I found this for D6 http://drupal.org/project/ldapcm, i'll see what is better to try to make a custom submodule able to modify entries using the php ldap functions or to try to adapt the ldapcm module.
Any suggestion will be more than appreciate.
Thanks in advance.

johnbarclay’s picture

Another approach would be to write an ldap processor for feeds. Thus the chain would be:

ldap query fetcher (already written)
ldap parser (already written)
ldap entry processor (you would write this module).

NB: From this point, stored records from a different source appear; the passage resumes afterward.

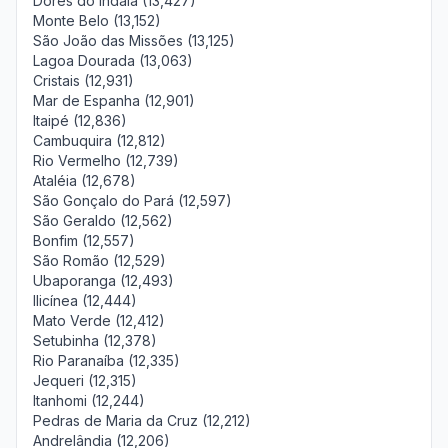
Dores do Indaiá (13,427)
Monte Belo (13,152)
São João das Missões (13,125)
Lagoa Dourada (13,063)
Cristais (12,931)
Mar de Espanha (12,901)
Itaipé (12,836)
Cambuquira (12,812)
Rio Vermelho (12,739)
Ataléia (12,678)
São Gonçalo do Pará (12,597)
São Geraldo (12,562)
Bonfim (12,557)
São Romão (12,529)
Ubaporanga (12,493)
Ilicínea (12,444)
Mato Verde (12,412)
Setubinha (12,378)
Rio Paranaíba (12,335)
Jequeri (12,315)
Itanhomi (12,244)
Pedras de Maria da Cruz (12,212)
Andrelândia (12,206)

The advantage of this over writing a separate submodule would be:
- leverage all the functionality of feeds (guids, batch, cron, UI, etc.)
- learn about feeds. Its quite handy for a lot of tasks.
- others can use the entry processor and help refine it.

Anisorf’s picture

Thanks again johnbarclay, you are on great help to me, now i look much better to the feeds api.

johnbarclay’s picture

for simpler processor examples, look in the "Processor" section of #856644: Contributed plugin modules for Feeds

johnbarclay’s picture

Version: 7.x-1.x-dev » 7.x-2.x-dev
Status: Needs work » Postponed

Don't see this going anywhere until the Drupal 8 version unless some patches are presented.

musicalvegan0’s picture

In reviewing the patch referenced in comment #2, I can find where the function ldap_mod_replace is declared in the the ldap module. Was the adLDAP library removed from the module? If so, re-adding it would be the first step to integrating Active Directory password manipulation, unless, of course, there is a function native to the module that can handle password changing.

Thoughts?

musicalvegan0’s picture

Ugh, nevermind. ldap_mod_replace is provided by the PHP library, not adLDAP. Sorry.

johnbarclay’s picture

Title: LDAP Server: add functions for modifying ldap user entries and passwords » LDAP User: add functions for modifying ldap user entries and passwords
Status: Postponed » Fixed

This feature request is implemented in ldap_user 7.x-2.x-dev. Lets close it and start separate issues for bugs.

Status: Fixed » Closed (fixed)

Automatically closed -- issue fixed for 2 weeks with no activity.